T-Explainer: A Model-Agnostic Explainability Framework Based on Gradients

The development of machine learning applications has increased significantly in recent years, motivated by the remarkable ability of learning-powered systems to discover and generalize intricate patterns hidden in massive datasets. Modern learning models, while powerful, often have a level of complexity that renders them opaque black boxes, resulting in a notable lack of transparency that hinders our ability to decipher their reasoning. Opacity challenges the interpretability and practical application of machine learning, especially in critical domains where understanding the underlying reasons is essential for informed decision-making. Explainable Artificial Intelligence (XAI) rises to address that challenge, unraveling the complexity of black boxes by providing elucidating explanations. Among the various XAI approaches, feature attribution/importance stands out for its capacity to delineate the significance of input features in the prediction process. However, most existing attribution methods have limitations, such as instability, when divergent explanations may result from similar or even the same instance. This work introduces T-Explainer, a novel local additive attribution explainer based on Taylor expansion. It has desirable properties, such as local accuracy and consistency, making T-Explainer stable over multiple runs. We demonstrate T-Explainer's effectiveness in quantitative benchmark experiments against well-known attribution methods. Additionally, we provide several tools to evaluate and visualize explanations, turning T-Explainer into a comprehensive XAI framework.
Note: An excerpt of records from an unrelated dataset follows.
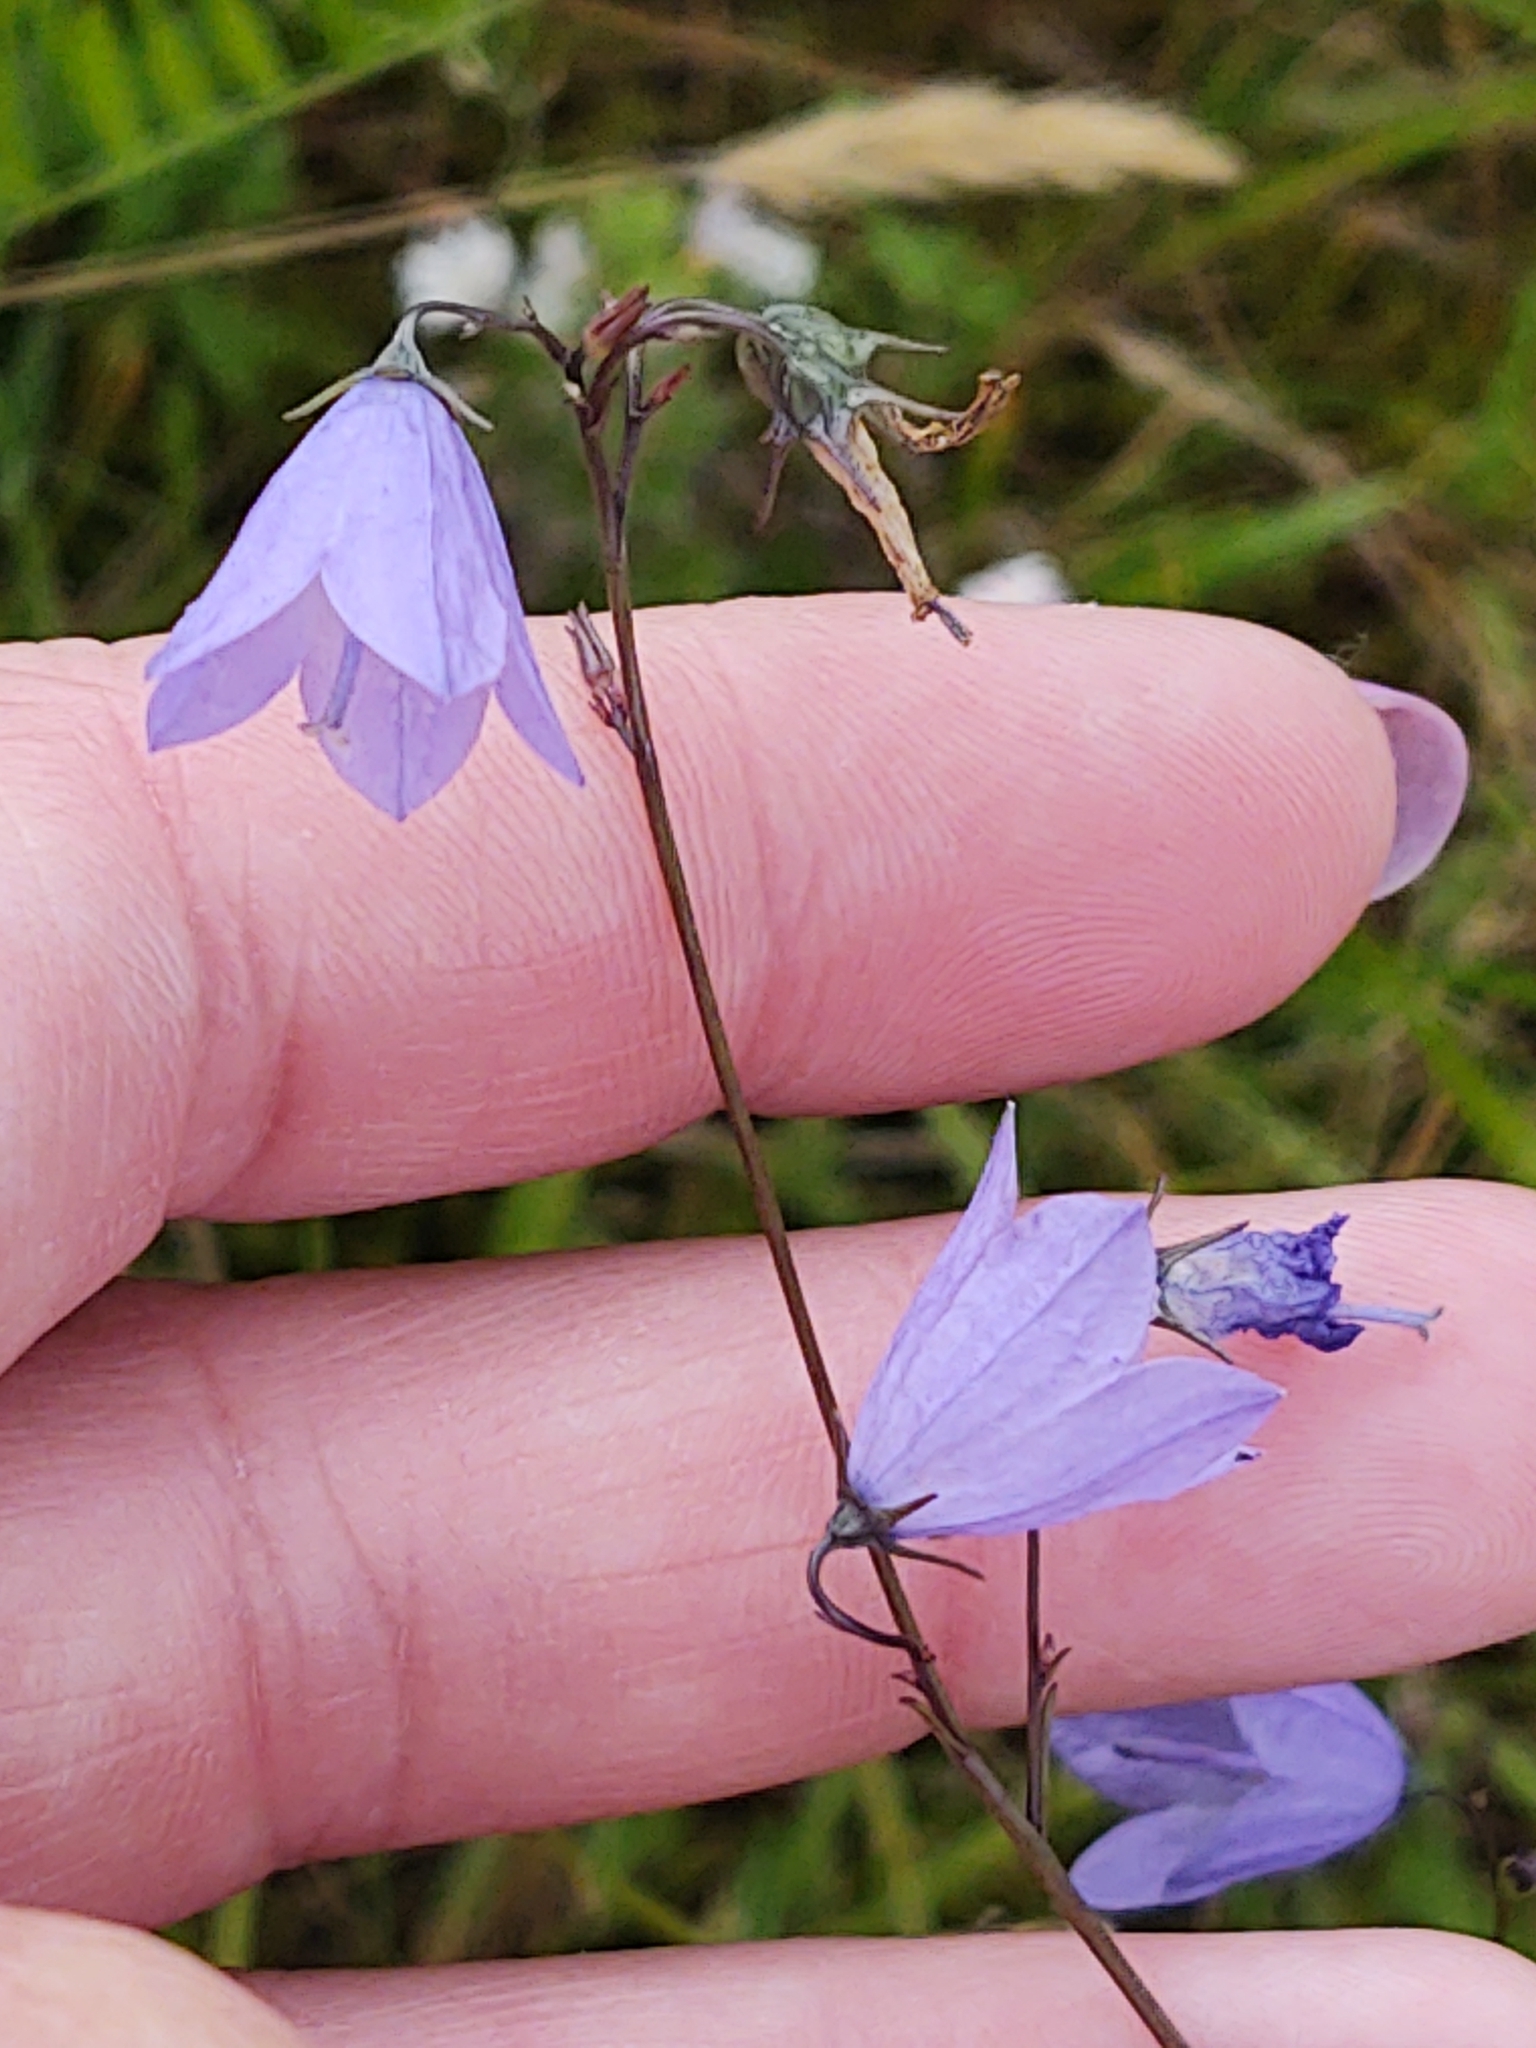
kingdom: Plantae
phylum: Tracheophyta
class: Magnoliopsida
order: Asterales
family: Campanulaceae
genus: Campanula
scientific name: Campanula rotundifolia
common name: Harebell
翻译：近年来，机器学习应用的发展显著加快，这得益于学习驱动系统在发现并泛化海量数据集中隐藏的复杂模式方面所展现出的卓越能力。现代学习模型虽然强大，但其复杂性往往使其成为不透明的黑箱，导致显著缺乏透明度，从而阻碍了我们解读其推理过程的能力。这种不透明性对机器学习的可解释性及实际应用构成了挑战，尤其是在关键领域中，理解其底层原因对于做出明智决策至关重要。可解释人工智能（XAI）应运而生，旨在通过提供清晰的解释来揭示黑箱的复杂性。在各种XAI方法中，特征归因/重要性方法因其能够刻画输入特征在预测过程中的重要性而脱颖而出。然而，大多数现有的归因方法存在局限性，例如不稳定性——相似甚至相同的实例可能产生截然不同的解释。本文提出了T-Explainer，一种基于泰勒展开的新型局部加性归因解释器。它具有局部准确性和一致性等理想特性，使得T-Explainer在多次运行中保持稳定。我们通过针对知名归因方法的定量基准实验，证明了T-Explainer的有效性。此外，我们还提供了多种用于评估和可视化解释的工具，将T-Explainer转化为一个全面的XAI框架。